Es muy temprano, esperamos en una rotonda, a las afueras del pueblo. Desde aquí, se ven los invernaderos. Son estructuras frágiles cubiertas por trozos de plástico opaco, redes negras y alambres. Acaba de salir el sol, la luz rebota contra su superficie lechosa, si se miran de frente, deslumbran. Estamos solas, somos las primeras. Quizás no venga nadie más. Federica sigue sin hablarme, se sacude, manotea, espanta moscas. Hay muchas. Las cunetas están repletas de botellas vacías, envases de productos químicos, tomates podridos, chatarra. La carretera está desierta.

Me siento en una piedra, saco mi libreta y un lápiz de mi riñonera. Dibujo ojos, resalto sus contornos. El sol me calienta la nuca. Se acerca una camioneta, entra en la rotonda y pasa por delante de nosotras. La conduce un hombre rechoncho, tiene canas y una gorra grasienta, echa una ojeada. Vuelve a pasar más despacio. Varias veces. Cada vuelta más lento.

Cuando vio la camioneta, Federica levantó la mano, expectante. Ya no. Sé que ahora tiene miedo, igual que yo. El hombre aparca, se acerca a nosotras, camina con las manos en los bolsillos. Se dirige a Federica, le mira los pechos, mueve la izquierda al hablar, pero su mano derecha sigue oculta. Hurga en su entrepierna, tras la tela del pantalón raído. Entiendo palabras, «trabajo», «invernadero», el hombre se retuerce un poco, saca un condón de su bolsillo izquierdo y un billete de dos mil pesetas del derecho. Miro al suelo, busco algo, lo que sea, me hincho de aire y rabia, en la cuneta diviso una varilla de obra. Un hierro, gordo como mi pulgar.
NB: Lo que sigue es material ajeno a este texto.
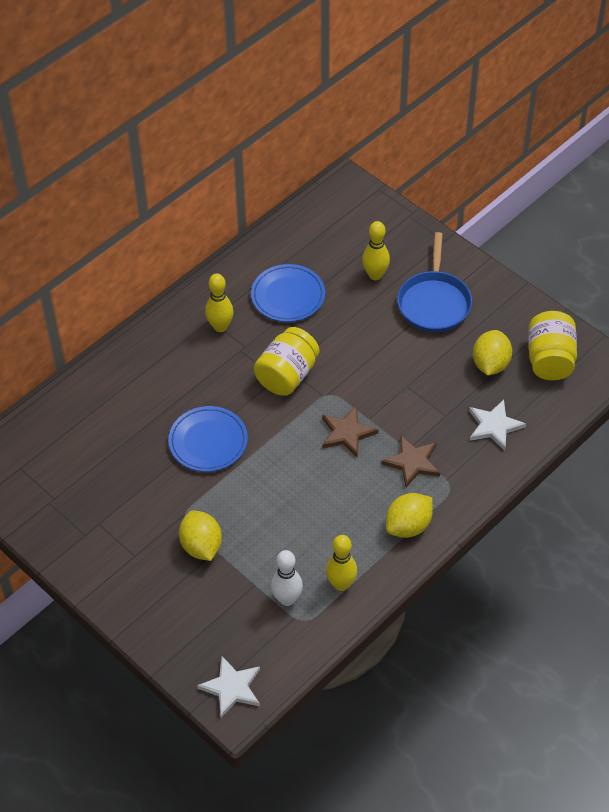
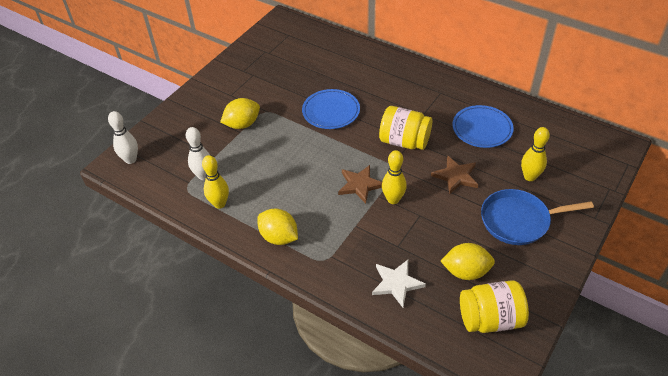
camera: 80 degrees right, 5 degrees down
(220, 327) = (436, 98): yellow bowling pin -> yellow bowling pin (393, 199)
(232, 688) = (130, 160): white star -> white bowling pin
(412, 462) = (342, 230): brown star -> brown star (455, 176)

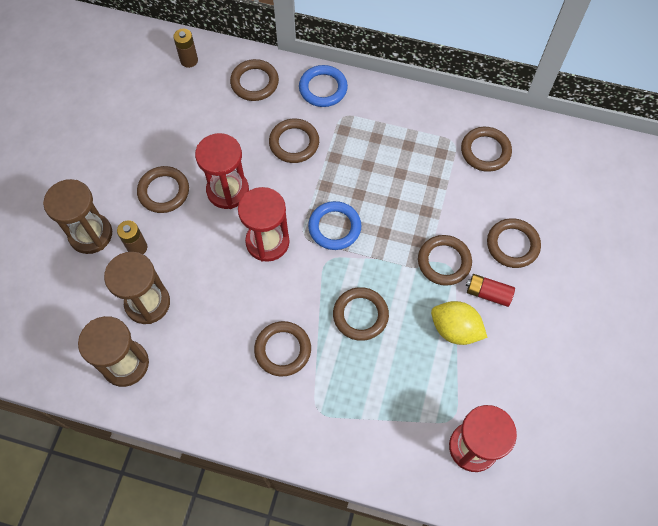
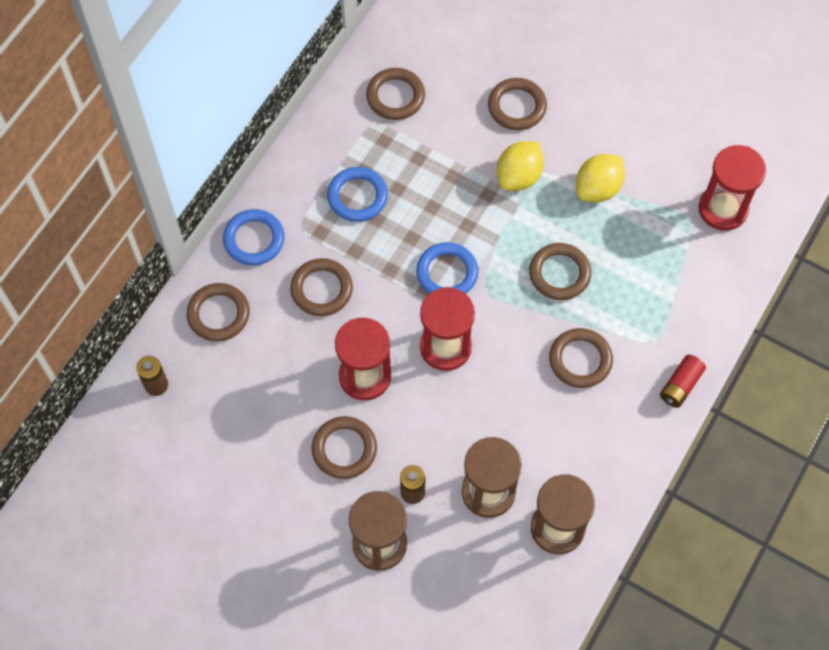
camera: 75 degrees left, 0 degrees up
(383, 147) = (357, 196): none -> blue ring
(444, 262) = (519, 176): brown ring -> yellow lemon
(488, 293) = (566, 146): red battery -> red battery (680, 385)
Cuando el hombre acerca la mano a la cadera de Federica me agacho y lo recojo. Grito como una posesa y doy latigazos al aire, le apunto. El hombre da varios pasos atrás. Duda un momento, después dice cosas que no entiendo, escupe, agita el brazo como si tirase algo por encima del hombro. Sube a la furgoneta y se va.